Le défi de la production d’acier en Chine

Dans notre quête pour la  décarbonisation , l’acier représente un  problème majeur . Pour chaque tonne d’acier produite, deux tonnes de  CO₂  sont émises dans l’atmosphère. Bien que nous cherchions des alternatives plus durables, l’acier demeure essentiel dans un monde en pleine croissance, notamment dans les pays engagés dans une  course effrénée  vers des mégaconstructions. La question se pose alors : qui va produire tout cet acier dont nous avons besoin ? La réponse est sans appel :  la Chine .

La domination chinoise dans l’industrie de l’acier

Les données fournies par l’Association mondiale de l’acier témoignent de cette domination. En 2024, le monde a produit environ  1.884,6 millions de tonnes  d’acier, dont plus de la moitié a été produite par la Chine. Les autres pays, notamment l’Inde avec des géants comme Tata Steel, sont loin derrière, et la situation est préoccupante pour le reste de l’industrie.

La position de la  Chine  dans ce secteur n’est pas le fruit du hasard. Depuis la fondation de la République Populaire en 1949, le gouvernement chinois a considéré la production d’acier comme  cruciale  pour son industrialisation. La demande interne est colossale, alimentée par les secteurs de la  manufacture , des  infrastructures  et de la  construction . Bien que la Chine exporte, sa consommation interne reste prépondérante.

L’impact sur la production mondiale

La supériorité chinoise en matière de production d’acier pose un  problème  pour d’autres nations. Ce monopole fait que d’autres pays, comme les  États-Unis , cherchent à rétablir leur position sur le marché. Les États-Unis, historiquement un producteur majeur d’acier, ont récemment amorcé des changements pour récupérer leur contrôle industriel.

 U.S. Steel , l’un des leaders historiques, a failli être racheté par la société japonaise  Nippon Steel . Cependant, dans une décision marquante, le président  Joe Biden  a bloqué cette acquisition pour des motifs de sécurité nationale. Ce geste a envoyé un message fort, mais il a aussi ravivé des tensions avec le Japon.

La situation en Europe

En Europe, l’Allemagne est le principal bastion de l’acier.
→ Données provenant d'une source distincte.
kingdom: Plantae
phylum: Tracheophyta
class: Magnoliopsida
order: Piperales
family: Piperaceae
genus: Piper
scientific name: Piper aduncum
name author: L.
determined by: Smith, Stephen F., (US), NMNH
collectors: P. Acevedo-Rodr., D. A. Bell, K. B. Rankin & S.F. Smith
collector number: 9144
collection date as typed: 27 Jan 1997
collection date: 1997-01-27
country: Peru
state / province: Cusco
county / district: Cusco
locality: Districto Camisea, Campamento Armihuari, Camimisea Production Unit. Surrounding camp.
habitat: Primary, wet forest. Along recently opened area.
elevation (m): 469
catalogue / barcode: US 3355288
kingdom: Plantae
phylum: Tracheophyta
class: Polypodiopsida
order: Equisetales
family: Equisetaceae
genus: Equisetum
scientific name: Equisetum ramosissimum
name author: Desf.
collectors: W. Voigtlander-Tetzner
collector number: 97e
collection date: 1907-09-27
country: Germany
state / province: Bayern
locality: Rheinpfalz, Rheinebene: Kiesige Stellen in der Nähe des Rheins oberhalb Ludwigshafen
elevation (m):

Toutefois, la  production  allemande a connu une chute de  11,6%  durant le premier semestre de 2025. Bien que des usines comme celle de  Tata Steel  aux Pays-Bas soient reconnues pour leur haute technologie, les réglementations environnementales, le  dumping chinois  et les obstacles tarifaires commencent à réduire l’influence de l’Europe sur le marché mondial de l’acier.

Dans ce contexte, l’Espagne a produit  11,9 millions de tonnes  d’acier en 2024, avec une  augmentation  de  3,7%  par rapport à l’année précédente. Cependant, bien que certains pays aient vu leur production grimper, la forte demande couplée à la nécessité de réduire les  émissions  et aux importations de pays asiatiques pèsent sur l’industrie locale.

Les défis de la surproduction

Un autre aspect préoccupant est la  surproduction  d’acier. Selon l’ OCDE , les capacités mondiales dépasseront  721 millions de tonnes  d’ici 2027. La Chine, malgré sa position dominante, commence à la reconnaître et prend des mesures pour limiter la surcapacité de son industrie. Parmi ces mesures, un contrôle strict de la production a été instauré : les entreprises ne doivent produire que sous commande ferme, et l’expansion de la capacité de production a été suspendue.

Cependant, même si ces actions visent à réguler la situation à l’interne, leurs effets se répercutent à l’échelle mondiale étant donné la  taille  de la production chinoise. Les fluctuations du marché chinois affecteront donc inévitablement les prix de l’acier à travers le monde.

Conclusion : L’avenir de l’industrie de l’acier

Alors que le monde s’oriente vers une économie plus durable, l’industrie de l’acier se trouve à un tournant décisif. Il est crucial de trouver un équilibre entre la nécessité de produire cet matériau essentiel et l’impact environnemental énorme qu’il engendre. Les efforts de décarbonisation et de régulation de la surproduction seront déterminants pour assurer un avenir durable pour cette industrie historique.